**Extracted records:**
================================

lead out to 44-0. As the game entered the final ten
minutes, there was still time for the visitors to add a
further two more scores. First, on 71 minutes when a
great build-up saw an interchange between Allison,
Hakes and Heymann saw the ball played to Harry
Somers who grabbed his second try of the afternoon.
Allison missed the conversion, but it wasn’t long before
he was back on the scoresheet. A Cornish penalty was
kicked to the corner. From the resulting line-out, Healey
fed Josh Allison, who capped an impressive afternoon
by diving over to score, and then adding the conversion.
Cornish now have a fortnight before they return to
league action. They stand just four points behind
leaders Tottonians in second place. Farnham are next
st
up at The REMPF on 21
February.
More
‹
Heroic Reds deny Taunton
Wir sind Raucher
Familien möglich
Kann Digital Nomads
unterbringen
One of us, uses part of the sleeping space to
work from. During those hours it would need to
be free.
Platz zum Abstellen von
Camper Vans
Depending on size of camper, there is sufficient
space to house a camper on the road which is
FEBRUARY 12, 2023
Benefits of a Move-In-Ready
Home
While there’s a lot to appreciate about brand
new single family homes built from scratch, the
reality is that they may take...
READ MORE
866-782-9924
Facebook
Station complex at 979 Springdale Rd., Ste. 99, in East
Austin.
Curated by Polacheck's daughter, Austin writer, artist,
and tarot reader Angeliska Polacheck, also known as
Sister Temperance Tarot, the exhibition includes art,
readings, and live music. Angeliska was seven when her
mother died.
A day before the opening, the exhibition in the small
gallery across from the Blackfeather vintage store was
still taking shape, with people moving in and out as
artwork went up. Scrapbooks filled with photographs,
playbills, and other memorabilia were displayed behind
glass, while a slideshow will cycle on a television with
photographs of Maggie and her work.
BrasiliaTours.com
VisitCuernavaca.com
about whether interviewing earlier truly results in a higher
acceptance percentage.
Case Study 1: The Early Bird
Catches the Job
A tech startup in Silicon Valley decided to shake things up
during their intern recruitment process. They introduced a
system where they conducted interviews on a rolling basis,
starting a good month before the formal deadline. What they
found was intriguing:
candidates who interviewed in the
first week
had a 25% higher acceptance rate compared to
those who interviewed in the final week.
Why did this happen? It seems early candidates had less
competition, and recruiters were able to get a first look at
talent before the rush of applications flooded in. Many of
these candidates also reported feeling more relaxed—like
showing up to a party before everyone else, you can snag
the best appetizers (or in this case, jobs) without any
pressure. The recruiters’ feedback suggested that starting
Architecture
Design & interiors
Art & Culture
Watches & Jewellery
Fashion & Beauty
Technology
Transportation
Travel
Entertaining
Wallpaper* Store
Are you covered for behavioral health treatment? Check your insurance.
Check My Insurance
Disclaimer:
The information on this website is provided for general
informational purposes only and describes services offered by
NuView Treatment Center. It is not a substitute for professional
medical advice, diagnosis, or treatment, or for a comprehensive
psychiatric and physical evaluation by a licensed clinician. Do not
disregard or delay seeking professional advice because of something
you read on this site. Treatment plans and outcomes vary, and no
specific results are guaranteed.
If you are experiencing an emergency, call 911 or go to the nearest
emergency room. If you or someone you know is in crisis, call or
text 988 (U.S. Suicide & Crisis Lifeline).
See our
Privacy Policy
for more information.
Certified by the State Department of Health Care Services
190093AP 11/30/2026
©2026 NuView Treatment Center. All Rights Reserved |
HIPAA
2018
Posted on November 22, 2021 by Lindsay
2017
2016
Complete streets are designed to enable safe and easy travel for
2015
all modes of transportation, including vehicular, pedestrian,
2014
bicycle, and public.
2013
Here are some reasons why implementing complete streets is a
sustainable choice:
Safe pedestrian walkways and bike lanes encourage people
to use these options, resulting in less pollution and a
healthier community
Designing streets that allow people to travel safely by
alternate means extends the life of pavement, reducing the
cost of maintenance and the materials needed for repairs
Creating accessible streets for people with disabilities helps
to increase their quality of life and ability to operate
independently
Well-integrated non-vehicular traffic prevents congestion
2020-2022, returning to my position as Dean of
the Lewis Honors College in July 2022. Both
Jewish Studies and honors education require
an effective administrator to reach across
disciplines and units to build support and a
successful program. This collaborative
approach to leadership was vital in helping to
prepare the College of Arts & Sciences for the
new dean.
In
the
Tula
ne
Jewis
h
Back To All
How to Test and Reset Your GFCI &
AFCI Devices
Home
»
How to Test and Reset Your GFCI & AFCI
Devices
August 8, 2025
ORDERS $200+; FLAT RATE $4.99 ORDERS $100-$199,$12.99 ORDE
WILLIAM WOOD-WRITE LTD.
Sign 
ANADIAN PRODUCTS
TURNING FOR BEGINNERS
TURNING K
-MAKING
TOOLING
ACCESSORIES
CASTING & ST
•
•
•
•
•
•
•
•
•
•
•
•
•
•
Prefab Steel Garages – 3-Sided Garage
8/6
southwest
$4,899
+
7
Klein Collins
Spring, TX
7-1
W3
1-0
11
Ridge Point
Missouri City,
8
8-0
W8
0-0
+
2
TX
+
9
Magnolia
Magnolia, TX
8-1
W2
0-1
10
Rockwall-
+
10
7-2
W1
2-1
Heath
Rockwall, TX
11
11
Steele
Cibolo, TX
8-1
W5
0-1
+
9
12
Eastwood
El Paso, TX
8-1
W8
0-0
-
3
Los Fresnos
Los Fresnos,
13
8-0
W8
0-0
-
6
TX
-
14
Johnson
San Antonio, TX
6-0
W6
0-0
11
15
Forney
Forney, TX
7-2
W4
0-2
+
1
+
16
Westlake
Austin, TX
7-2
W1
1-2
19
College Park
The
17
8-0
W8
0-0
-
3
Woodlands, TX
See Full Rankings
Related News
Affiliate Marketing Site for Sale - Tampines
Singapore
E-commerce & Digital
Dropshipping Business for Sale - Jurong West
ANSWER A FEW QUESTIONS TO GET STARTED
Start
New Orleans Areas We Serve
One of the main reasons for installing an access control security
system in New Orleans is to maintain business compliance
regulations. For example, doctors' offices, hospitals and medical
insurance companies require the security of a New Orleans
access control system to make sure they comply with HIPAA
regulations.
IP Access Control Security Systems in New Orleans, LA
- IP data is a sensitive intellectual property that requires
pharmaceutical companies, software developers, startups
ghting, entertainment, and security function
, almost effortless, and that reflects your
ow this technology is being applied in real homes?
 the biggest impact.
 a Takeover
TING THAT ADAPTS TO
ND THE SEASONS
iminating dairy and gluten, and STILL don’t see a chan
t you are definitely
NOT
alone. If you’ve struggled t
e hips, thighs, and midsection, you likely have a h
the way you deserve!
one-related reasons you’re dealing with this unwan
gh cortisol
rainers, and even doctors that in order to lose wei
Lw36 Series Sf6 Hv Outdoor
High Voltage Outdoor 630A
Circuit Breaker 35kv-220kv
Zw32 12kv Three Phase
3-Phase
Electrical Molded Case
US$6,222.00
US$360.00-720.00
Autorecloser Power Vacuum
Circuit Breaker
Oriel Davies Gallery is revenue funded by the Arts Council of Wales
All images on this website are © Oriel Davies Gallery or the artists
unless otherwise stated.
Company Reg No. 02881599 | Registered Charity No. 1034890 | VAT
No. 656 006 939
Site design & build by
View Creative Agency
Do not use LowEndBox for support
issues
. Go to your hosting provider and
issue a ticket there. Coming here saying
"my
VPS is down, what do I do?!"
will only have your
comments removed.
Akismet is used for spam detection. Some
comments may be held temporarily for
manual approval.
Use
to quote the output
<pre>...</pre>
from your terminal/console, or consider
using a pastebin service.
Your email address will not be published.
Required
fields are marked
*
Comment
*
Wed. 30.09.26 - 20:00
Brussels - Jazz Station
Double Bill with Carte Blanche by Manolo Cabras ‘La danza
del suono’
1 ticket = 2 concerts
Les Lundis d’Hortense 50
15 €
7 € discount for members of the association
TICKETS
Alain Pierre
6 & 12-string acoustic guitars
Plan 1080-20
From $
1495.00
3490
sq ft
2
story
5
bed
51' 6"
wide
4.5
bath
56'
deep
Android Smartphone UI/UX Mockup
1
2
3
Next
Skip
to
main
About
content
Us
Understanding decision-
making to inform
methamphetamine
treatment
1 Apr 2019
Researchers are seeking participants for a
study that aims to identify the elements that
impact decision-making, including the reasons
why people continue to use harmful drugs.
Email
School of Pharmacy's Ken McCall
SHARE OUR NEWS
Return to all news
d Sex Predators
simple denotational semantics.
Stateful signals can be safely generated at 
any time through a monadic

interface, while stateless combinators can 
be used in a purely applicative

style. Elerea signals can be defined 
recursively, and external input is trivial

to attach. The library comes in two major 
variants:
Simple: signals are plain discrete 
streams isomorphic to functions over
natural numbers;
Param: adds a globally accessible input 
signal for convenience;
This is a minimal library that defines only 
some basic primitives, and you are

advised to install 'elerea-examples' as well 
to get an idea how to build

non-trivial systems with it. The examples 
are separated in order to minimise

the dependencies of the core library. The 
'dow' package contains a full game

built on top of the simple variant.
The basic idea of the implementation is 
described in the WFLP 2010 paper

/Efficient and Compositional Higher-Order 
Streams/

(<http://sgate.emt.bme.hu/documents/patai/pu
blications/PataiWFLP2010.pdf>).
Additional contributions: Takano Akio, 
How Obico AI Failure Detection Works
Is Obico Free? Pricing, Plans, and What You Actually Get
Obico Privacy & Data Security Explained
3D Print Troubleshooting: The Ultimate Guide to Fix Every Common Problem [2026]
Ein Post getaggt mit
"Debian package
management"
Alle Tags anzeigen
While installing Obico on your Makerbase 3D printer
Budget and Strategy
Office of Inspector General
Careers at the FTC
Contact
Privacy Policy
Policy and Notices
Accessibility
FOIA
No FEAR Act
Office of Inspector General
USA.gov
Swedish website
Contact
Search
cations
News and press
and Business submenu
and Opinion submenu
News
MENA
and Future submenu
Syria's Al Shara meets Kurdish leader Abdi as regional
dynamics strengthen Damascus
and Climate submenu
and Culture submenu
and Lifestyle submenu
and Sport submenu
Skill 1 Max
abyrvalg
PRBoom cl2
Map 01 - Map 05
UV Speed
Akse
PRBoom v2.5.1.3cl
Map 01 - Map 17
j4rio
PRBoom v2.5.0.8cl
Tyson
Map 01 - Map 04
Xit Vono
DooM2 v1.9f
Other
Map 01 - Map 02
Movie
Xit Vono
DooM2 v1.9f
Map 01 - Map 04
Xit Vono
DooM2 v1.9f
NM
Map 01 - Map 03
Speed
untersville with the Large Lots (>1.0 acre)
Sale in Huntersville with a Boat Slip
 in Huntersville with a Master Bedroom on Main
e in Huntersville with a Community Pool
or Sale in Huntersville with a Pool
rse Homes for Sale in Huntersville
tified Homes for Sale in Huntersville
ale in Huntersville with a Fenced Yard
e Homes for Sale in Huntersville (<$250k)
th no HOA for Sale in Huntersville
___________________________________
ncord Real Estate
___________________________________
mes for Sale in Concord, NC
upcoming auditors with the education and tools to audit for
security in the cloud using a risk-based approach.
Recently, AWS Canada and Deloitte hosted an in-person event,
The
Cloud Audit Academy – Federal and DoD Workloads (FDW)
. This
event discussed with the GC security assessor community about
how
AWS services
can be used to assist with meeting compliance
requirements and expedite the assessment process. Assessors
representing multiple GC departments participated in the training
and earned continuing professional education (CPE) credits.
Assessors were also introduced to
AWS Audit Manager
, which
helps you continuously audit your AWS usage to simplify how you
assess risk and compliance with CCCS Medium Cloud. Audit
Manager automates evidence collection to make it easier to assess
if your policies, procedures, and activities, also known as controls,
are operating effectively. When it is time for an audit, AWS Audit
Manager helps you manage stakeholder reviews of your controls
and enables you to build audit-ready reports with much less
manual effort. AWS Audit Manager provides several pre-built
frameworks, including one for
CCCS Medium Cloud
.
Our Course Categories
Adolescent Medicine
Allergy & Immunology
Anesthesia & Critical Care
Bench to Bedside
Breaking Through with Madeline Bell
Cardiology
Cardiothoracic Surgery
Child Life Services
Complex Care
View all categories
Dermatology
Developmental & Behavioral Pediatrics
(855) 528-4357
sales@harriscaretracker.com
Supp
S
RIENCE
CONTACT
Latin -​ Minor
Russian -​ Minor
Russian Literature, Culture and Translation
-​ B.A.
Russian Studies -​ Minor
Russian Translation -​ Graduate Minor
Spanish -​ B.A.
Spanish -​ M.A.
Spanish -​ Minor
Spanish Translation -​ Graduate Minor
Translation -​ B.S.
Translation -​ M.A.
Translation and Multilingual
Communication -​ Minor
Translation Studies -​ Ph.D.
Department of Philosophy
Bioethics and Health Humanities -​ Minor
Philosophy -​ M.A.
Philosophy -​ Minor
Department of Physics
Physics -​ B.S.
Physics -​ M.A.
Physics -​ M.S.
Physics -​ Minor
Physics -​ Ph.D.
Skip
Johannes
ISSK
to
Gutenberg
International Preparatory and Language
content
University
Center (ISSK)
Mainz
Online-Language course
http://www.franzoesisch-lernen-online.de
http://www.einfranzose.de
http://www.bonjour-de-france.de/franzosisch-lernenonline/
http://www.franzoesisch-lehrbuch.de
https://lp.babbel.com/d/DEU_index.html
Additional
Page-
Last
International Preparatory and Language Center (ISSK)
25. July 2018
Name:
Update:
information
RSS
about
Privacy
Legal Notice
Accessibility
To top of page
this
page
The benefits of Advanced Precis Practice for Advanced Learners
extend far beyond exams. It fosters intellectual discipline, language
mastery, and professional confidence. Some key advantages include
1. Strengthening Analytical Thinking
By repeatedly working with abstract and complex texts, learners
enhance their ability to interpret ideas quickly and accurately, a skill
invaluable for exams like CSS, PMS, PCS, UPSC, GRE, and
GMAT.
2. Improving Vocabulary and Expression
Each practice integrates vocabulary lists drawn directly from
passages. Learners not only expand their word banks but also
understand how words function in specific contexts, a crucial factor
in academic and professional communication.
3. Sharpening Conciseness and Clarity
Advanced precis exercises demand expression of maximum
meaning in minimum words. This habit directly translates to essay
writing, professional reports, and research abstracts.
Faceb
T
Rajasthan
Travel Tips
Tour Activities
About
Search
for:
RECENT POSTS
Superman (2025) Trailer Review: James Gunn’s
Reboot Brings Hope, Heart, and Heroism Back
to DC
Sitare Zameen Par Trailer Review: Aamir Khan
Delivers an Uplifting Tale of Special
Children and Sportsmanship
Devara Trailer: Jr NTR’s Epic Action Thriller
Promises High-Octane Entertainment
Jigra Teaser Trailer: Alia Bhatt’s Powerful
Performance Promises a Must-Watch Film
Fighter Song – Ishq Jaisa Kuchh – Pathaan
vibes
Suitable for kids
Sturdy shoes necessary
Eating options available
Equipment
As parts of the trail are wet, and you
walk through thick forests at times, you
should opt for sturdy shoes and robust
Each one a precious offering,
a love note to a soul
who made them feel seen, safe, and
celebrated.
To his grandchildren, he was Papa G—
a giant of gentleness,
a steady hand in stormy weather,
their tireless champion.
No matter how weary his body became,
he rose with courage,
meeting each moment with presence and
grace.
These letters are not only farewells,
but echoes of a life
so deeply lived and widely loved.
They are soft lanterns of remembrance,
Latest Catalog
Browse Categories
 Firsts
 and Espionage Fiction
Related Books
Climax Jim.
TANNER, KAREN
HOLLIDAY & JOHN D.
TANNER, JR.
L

================================

**What to do:** Where a line of the records contains the word "professional", count it; state only the final tally.

**Task output:** 6